Fresno City College football players lent a helping hand to a 94-year-old Navy veteran.

In 1940, then-17-year-old Chester Thomason used dynamite to blow open Crystal Cave at Sequoia National Park, launching the spot as a popular tourist stop.

Thomason went on to serve in World War II but had not been inside the cave since. His wish was to return to the site, and his son, Corey, became even more determined to make that happen after an attempt in 2013 failed because of the treacherous terrain.

Mission accomplished Monday.

Rams players Jamal Pickett, Briquez Alvies, DJ Morgan, Boom Kubota and Braylen Williams answered the call.

Usually, the cave is not accessible by wheelchair. But an exception would be made for Thomason.

Corey Thomason knew he “needed college football players for this mission” and researched athletic departments in the central San Joaquin Valley. Eventually he zeroed in on coach Tony Caviglia and Fresno City.

“He asked, ‘Should I bring two or three? ’ ” Thomason recalls. “I said, ‘I’m a fan of overkill.’ I said three and he brought five, and I’m glad he did. Those guys did a tremendous job.”

Caviglia said “it took a lot of work” because of a “steep grade and a rocky path to the opening.” The players carried Thomason on his wheelchair past areas where there were steps.
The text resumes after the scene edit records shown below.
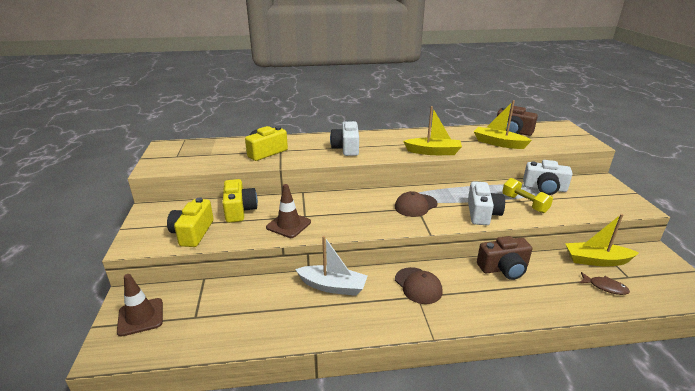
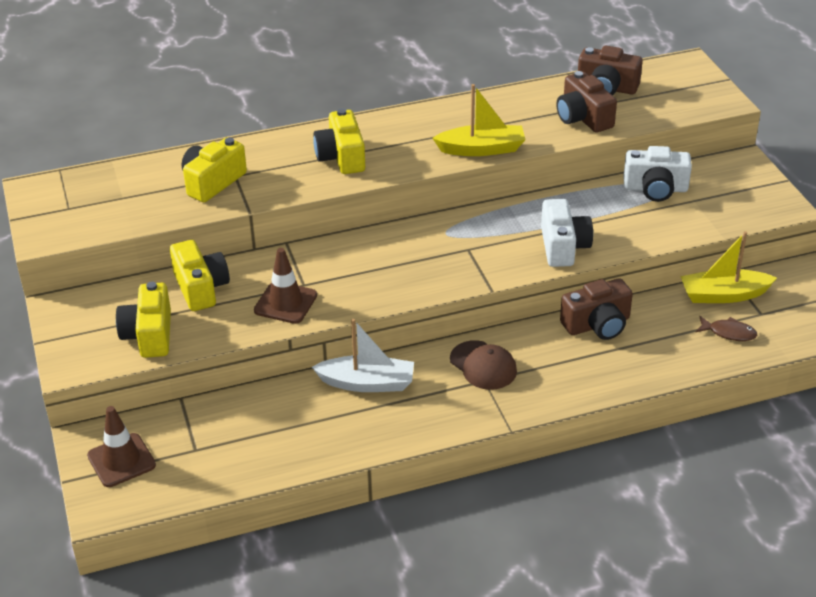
camera: 10 degrees left, 10 degrees up
(346, 148) = (341, 157): white camera -> yellow camera
(415, 205) = (465, 245): brown cap -> none
(498, 143) = (583, 118): yellow boat -> brown camera
(524, 204) = (624, 221): yellow dumbbell -> none

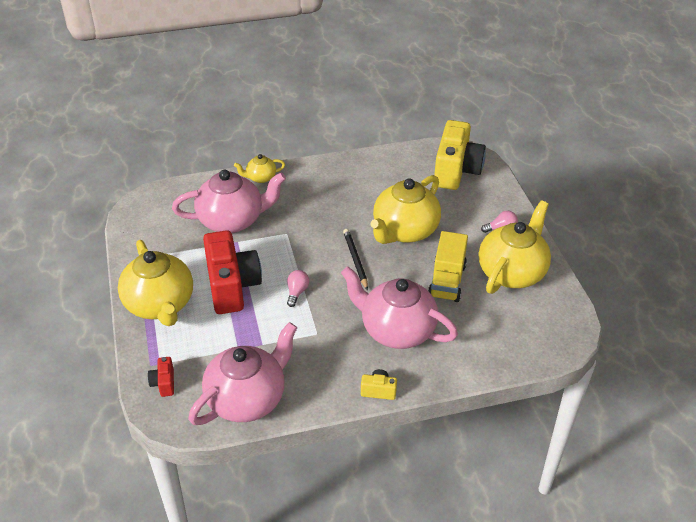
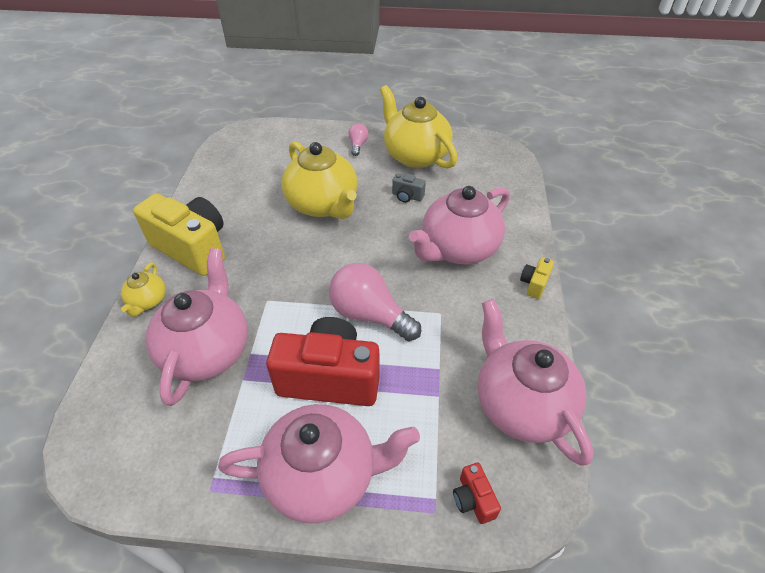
camera: 70 degrees left, 5 degrees up
(160, 305) = (323, 475): yellow teapot -> pink teapot
(164, 383) = (473, 499): red camera -> red camera turned 60 degrees clockwise
(297, 292) = (369, 315): pink light bulb -> pink light bulb, size x2.06
(355, 260) = (344, 252): black pencil -> none
(447, 281) = (407, 196): yellow truck -> grey camera
(456, 171) = (261, 147): yellow camera -> yellow camera (193, 248)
“It was emotional. When he got down there the mouth of the cave, he started to reminisce about his best friend,” Corey Thomason said. “He was telling certain stories about the things he did. He made the passageways and since then stalactites have formed.”

Crystal Cave was first discovered by National Park Service trail crew employees Alex Medley and Cassius Webster in April 1918.

Current park ranger Katie Wightman, with eight colleagues, were thrilled to see Chester Thomason finally complete his return trip.

“We were happy to talk to him and get his story on that day,” Wightman said. “We came up with a plan to get Chester down there. It was a really amazing thing to do this incredible thing. I can’t say enough of those football players.”